Podemos bater panelas, gritar, devolver os insultos, mas a matabilidade dos corpos não revela outra coisa a não ser que nem todos merecem sepultura. É preciso perceber que somos inimigos deste Estado e deste governo que foi eleito democraticamente e ri da miséria e da dor do povo. Aos mais pobres e também a todo e qualquer opositor serão negadas a dignidade e a sepultura, como o foram ao cadáver de Polinices, filho de Édipo.

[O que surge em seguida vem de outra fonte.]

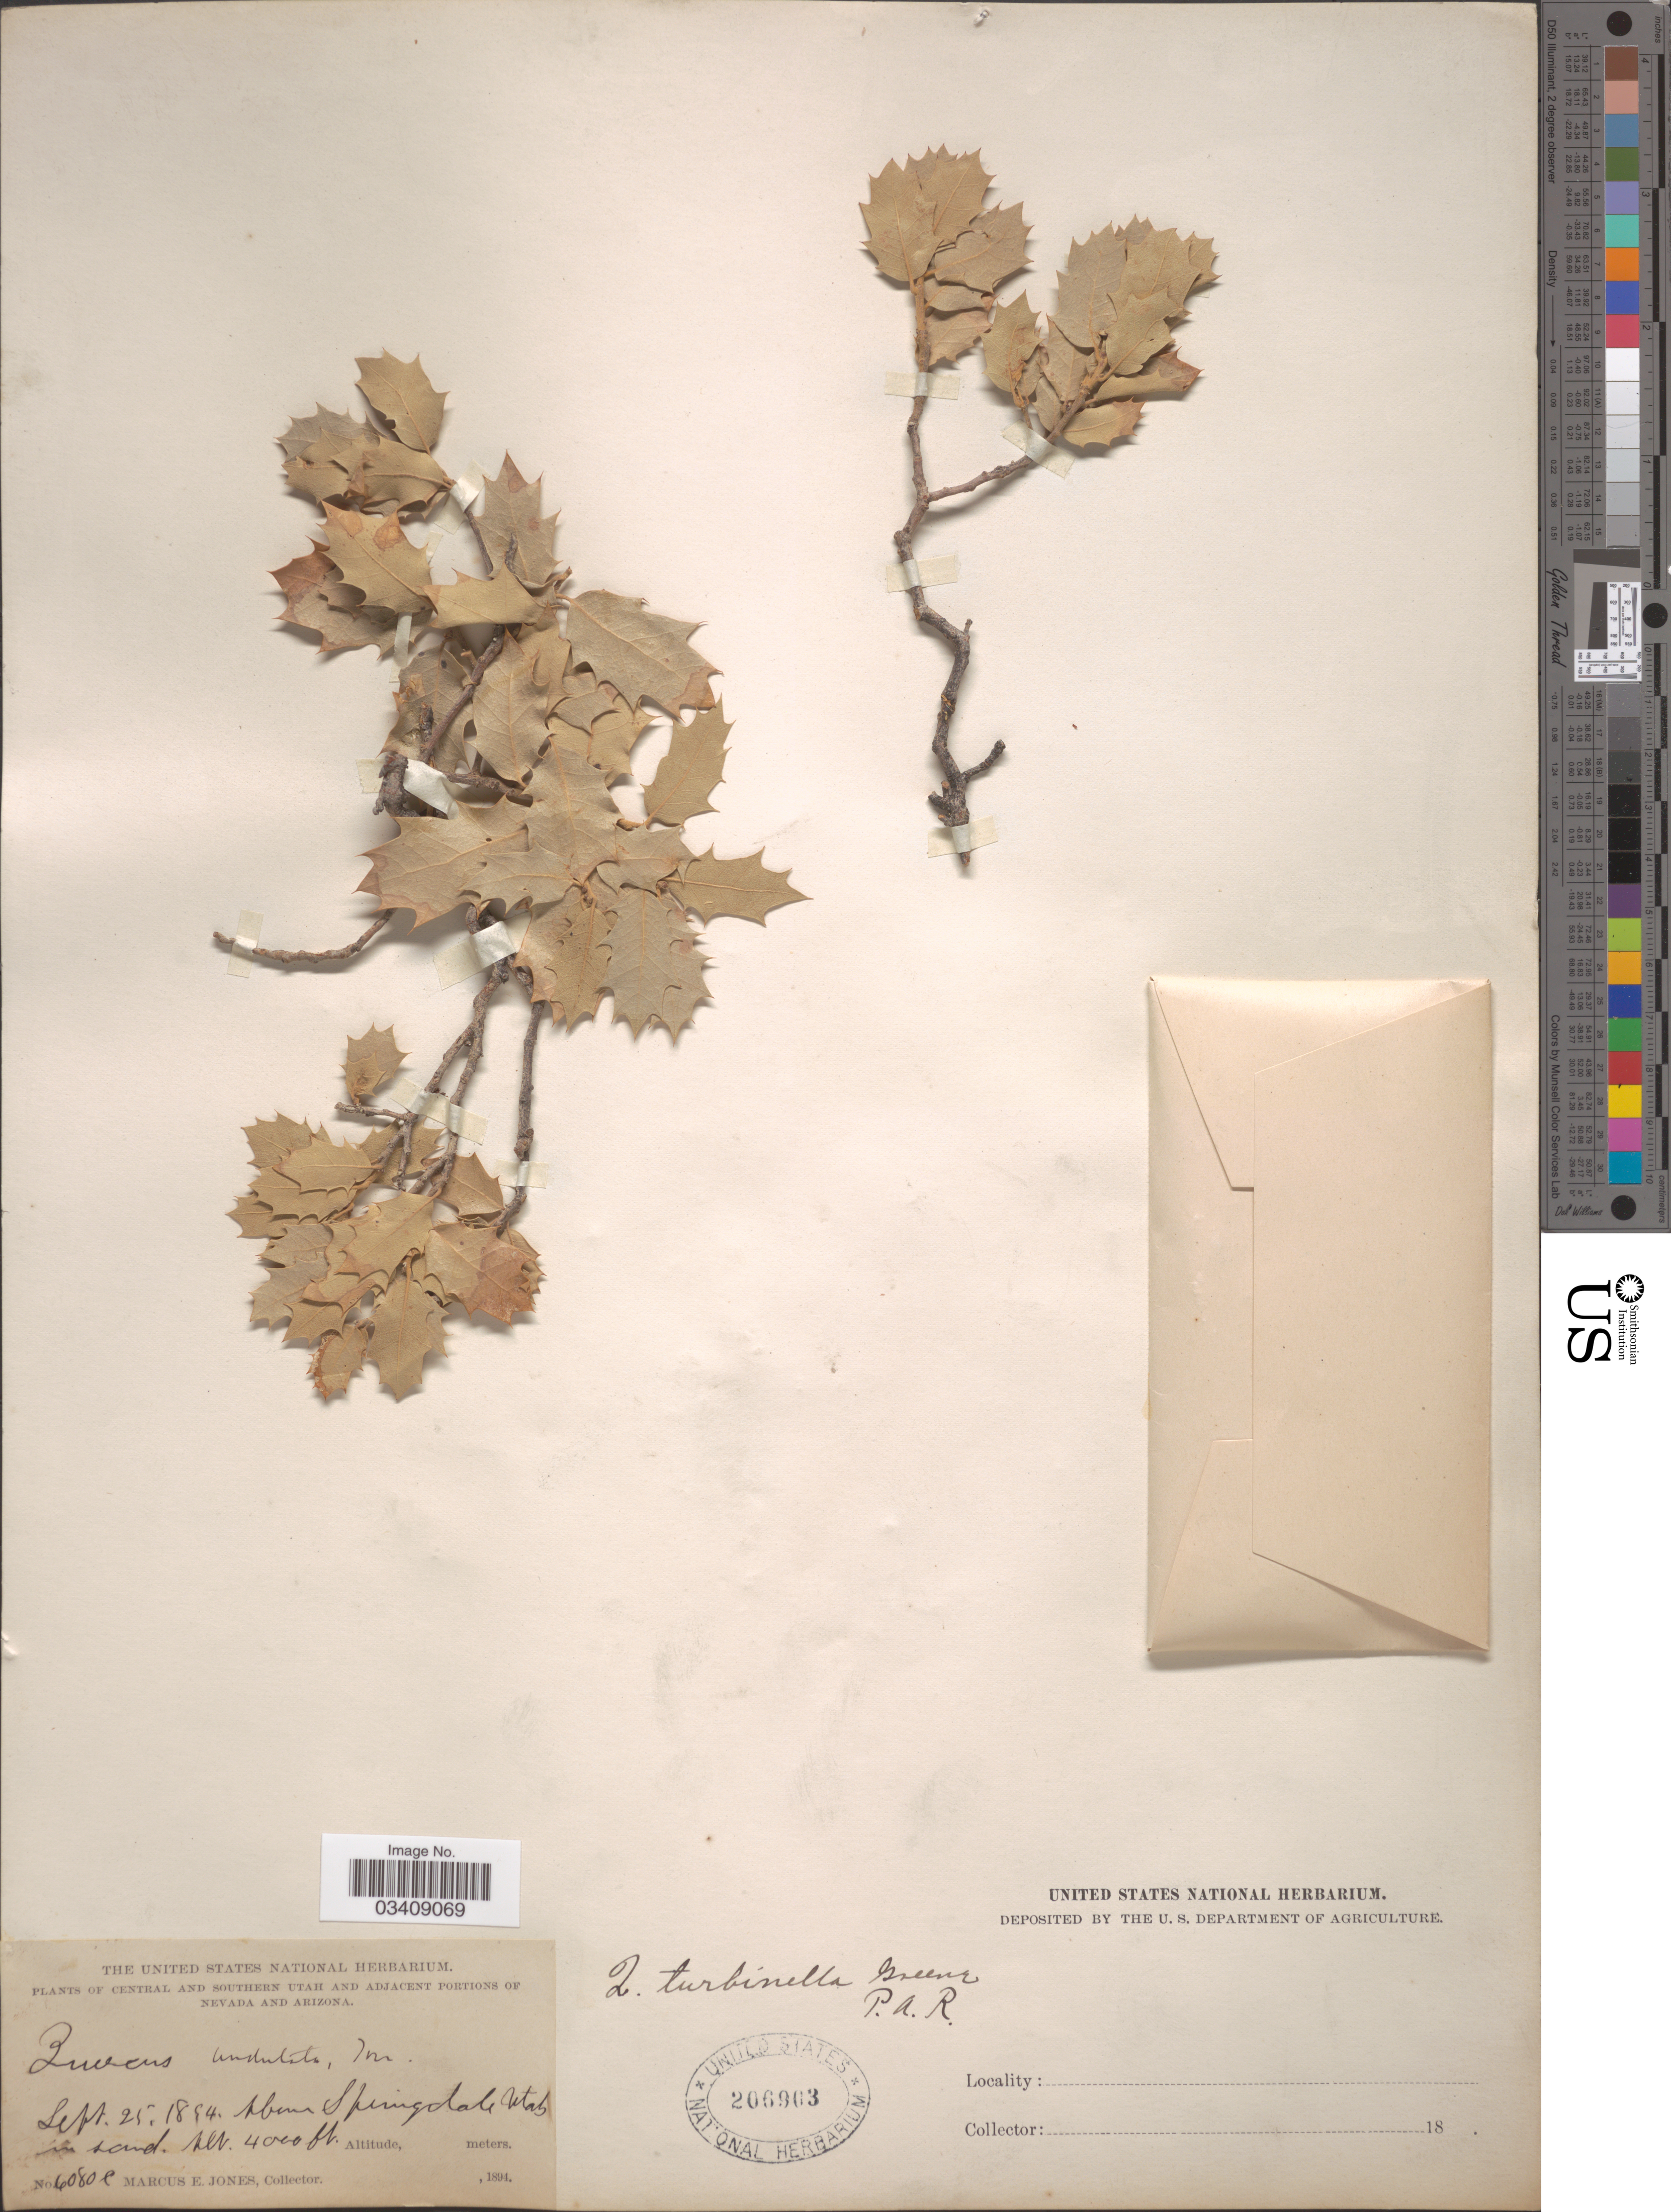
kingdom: Plantae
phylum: Tracheophyta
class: Magnoliopsida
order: Fagales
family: Fagaceae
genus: Quercus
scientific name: Quercus turbinella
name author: Greene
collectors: M. E. Jones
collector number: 6082e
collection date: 1894-09-25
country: United States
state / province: Utah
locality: Above Springdale.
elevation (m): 1219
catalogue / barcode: US 206903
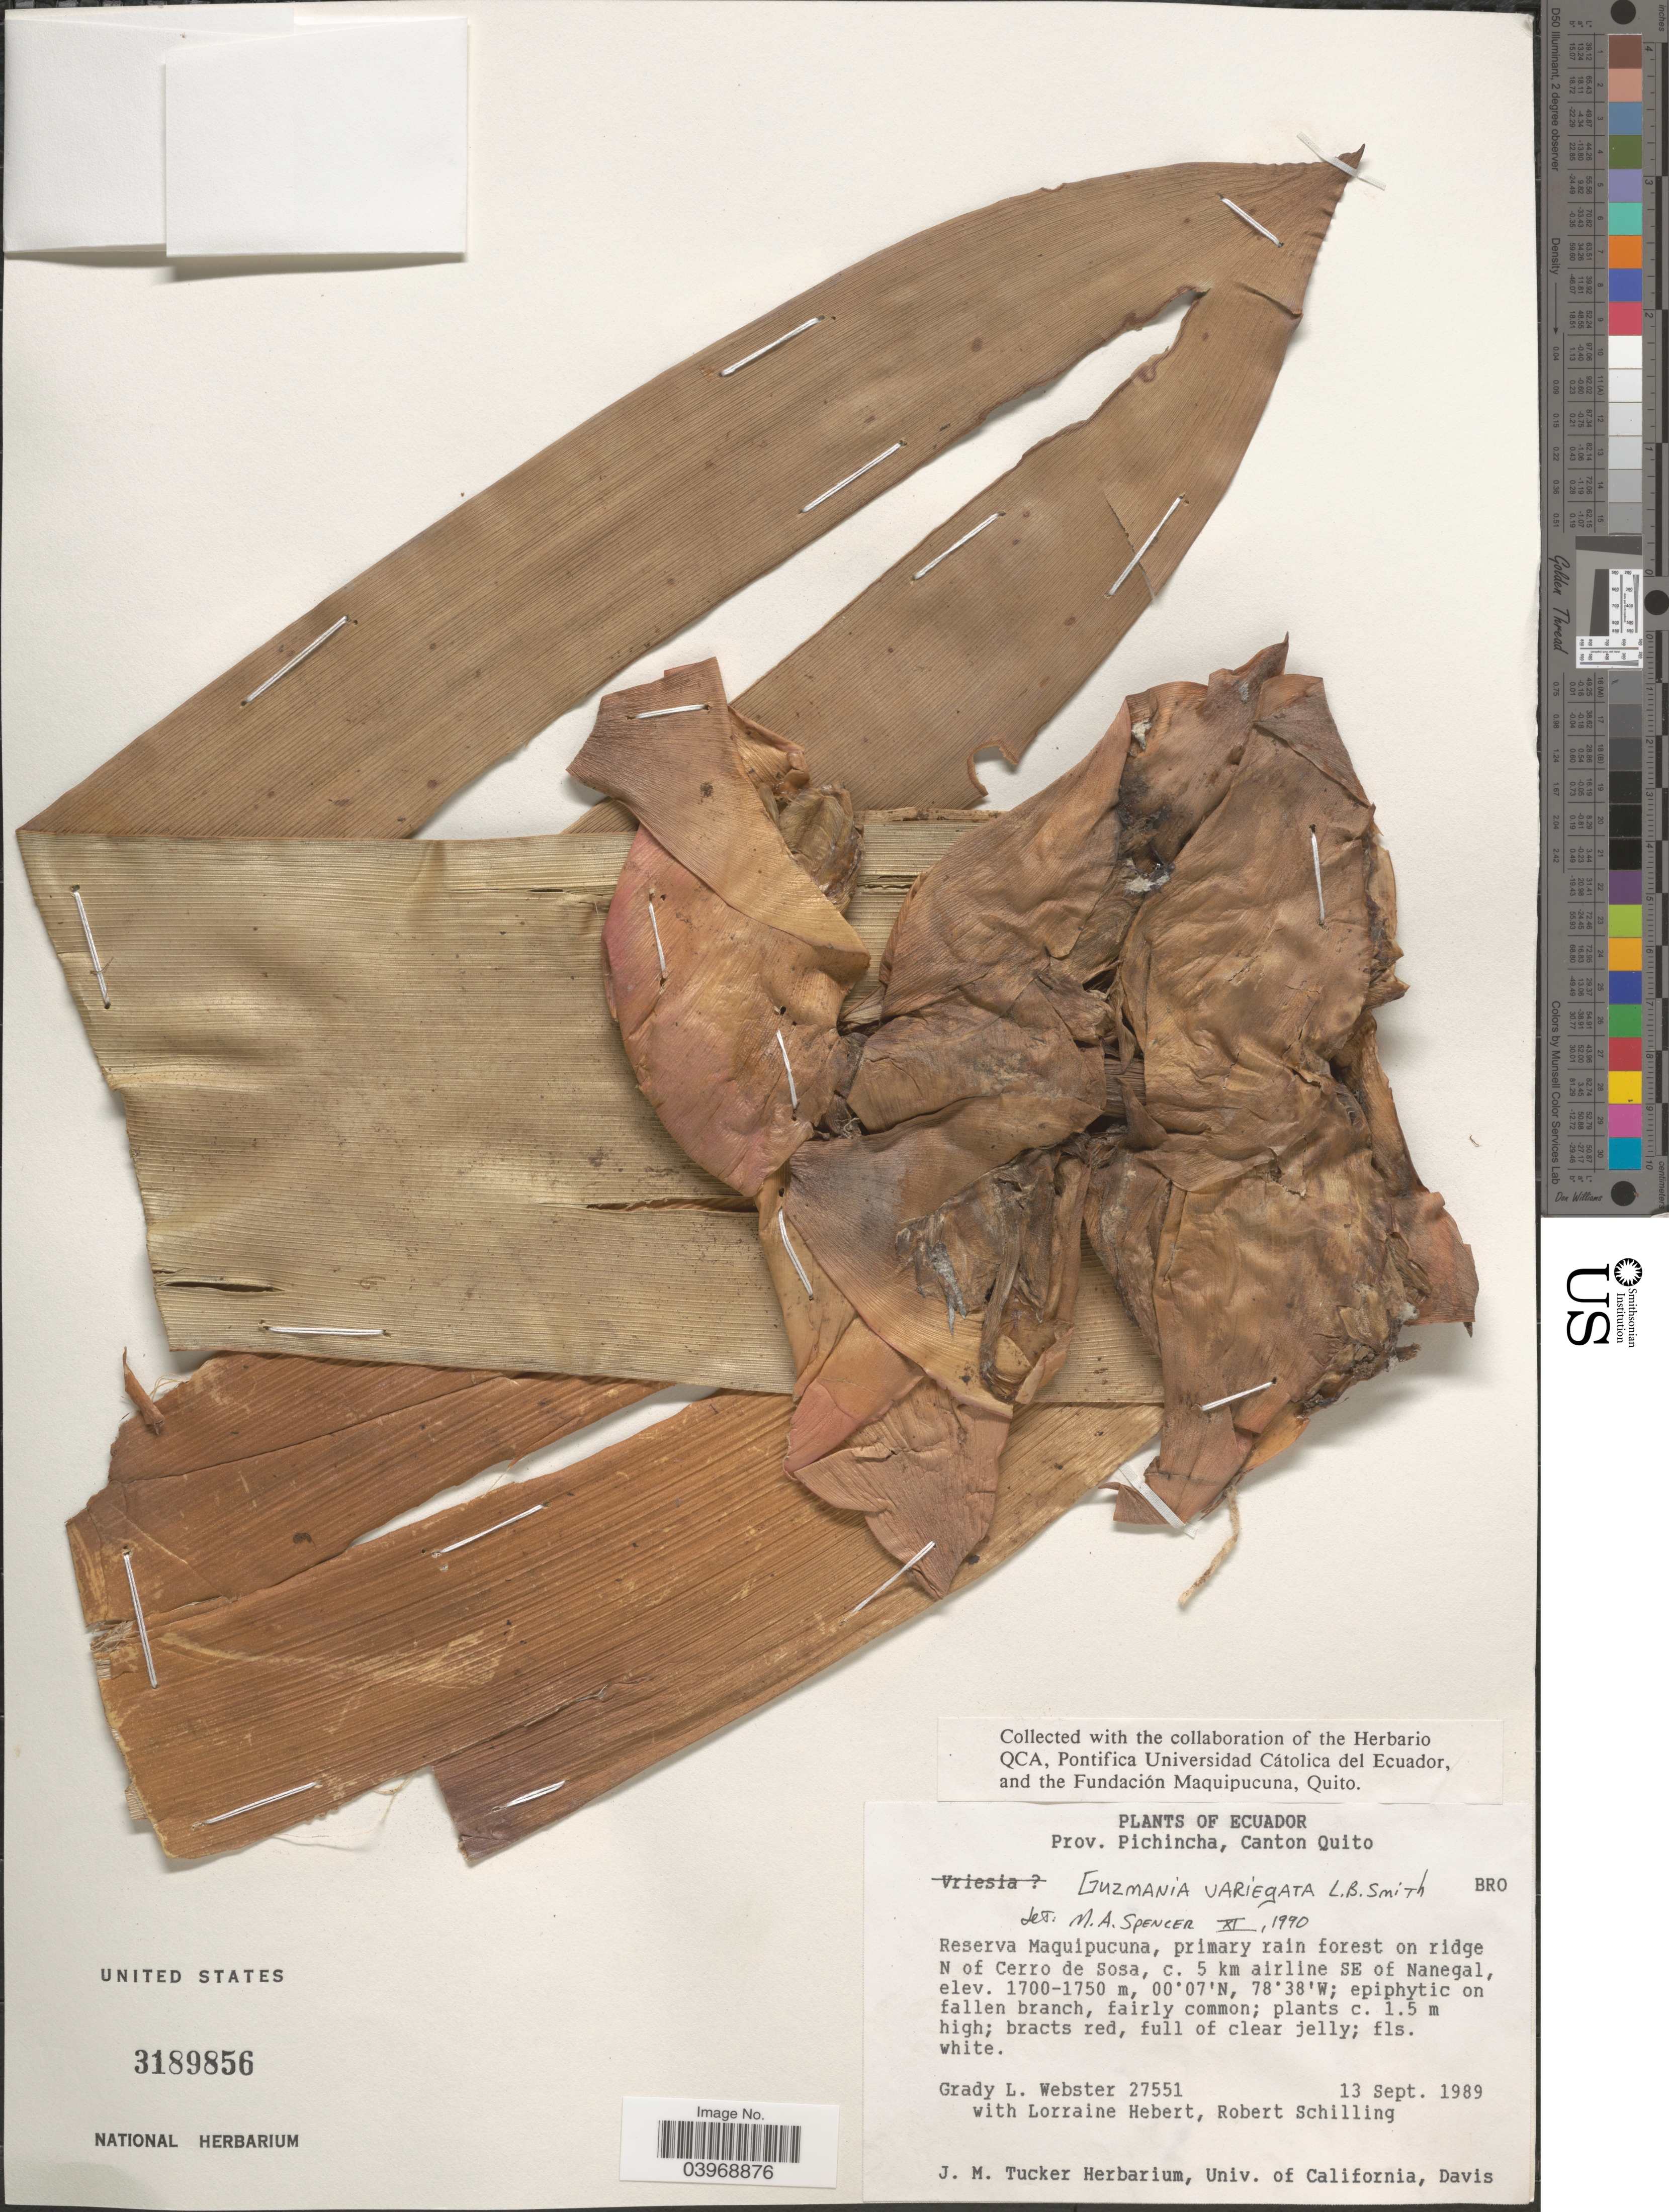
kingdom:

Os óbitos no Brasil superam os da China. E quanto a nós, estamos mortos simbolicamente, pois mesmo tentando, mascarados, driblar a morte à espreita de nossos pulmões, vivemos a morte de nossa existência política (e somos todos seres políticos). Nossos cadáveres acumulam-se na Ágora, na rampa do Palácio, sob a brasa inócua dos “Dragões da Independência”, sob o crucifixo que paira no Congresso Nacional de um Estado que se diz laico. Nós, os bárbaros, não temos força (ou coragem ou meios) para desafiar o edito de Creonte, como Antígona o fez um dia para enterrar o irmão, cujo corpo era comido por abutres. Nós, os bárbaros, estamos em silêncio e talvez não regressemos jamais, como aconteceu aos bárbaros no poema de Kaváfis: “Porque é já noite, os bárbaros não vêm/ E gente recém-chegada das fronteiras/ Diz que não há mais bárbaros”

Os bárbaros no mundo de hoje continuam a morrer como aqueles do poema, seja porque são pobres, seja porque desafiam o sistema e tentam enterrar seus mortos e querem velá-los, querem chorar por eles. Neste Brasil neoliberal e assolado pela pandemia, o corpo da democracia agoniza diante de nós. Tomara que, barbaramente, consigamos fabricar respiradores para ela.

DIANA JUNKES é poeta, crítica literária e professora da Universidade Federal de São Carlos, onde coordena o Núcleo de Estudos e Pesquisas em Poesia e Cultura – NEPPOC. É bolsista produtividade em pesquisa do CNPq.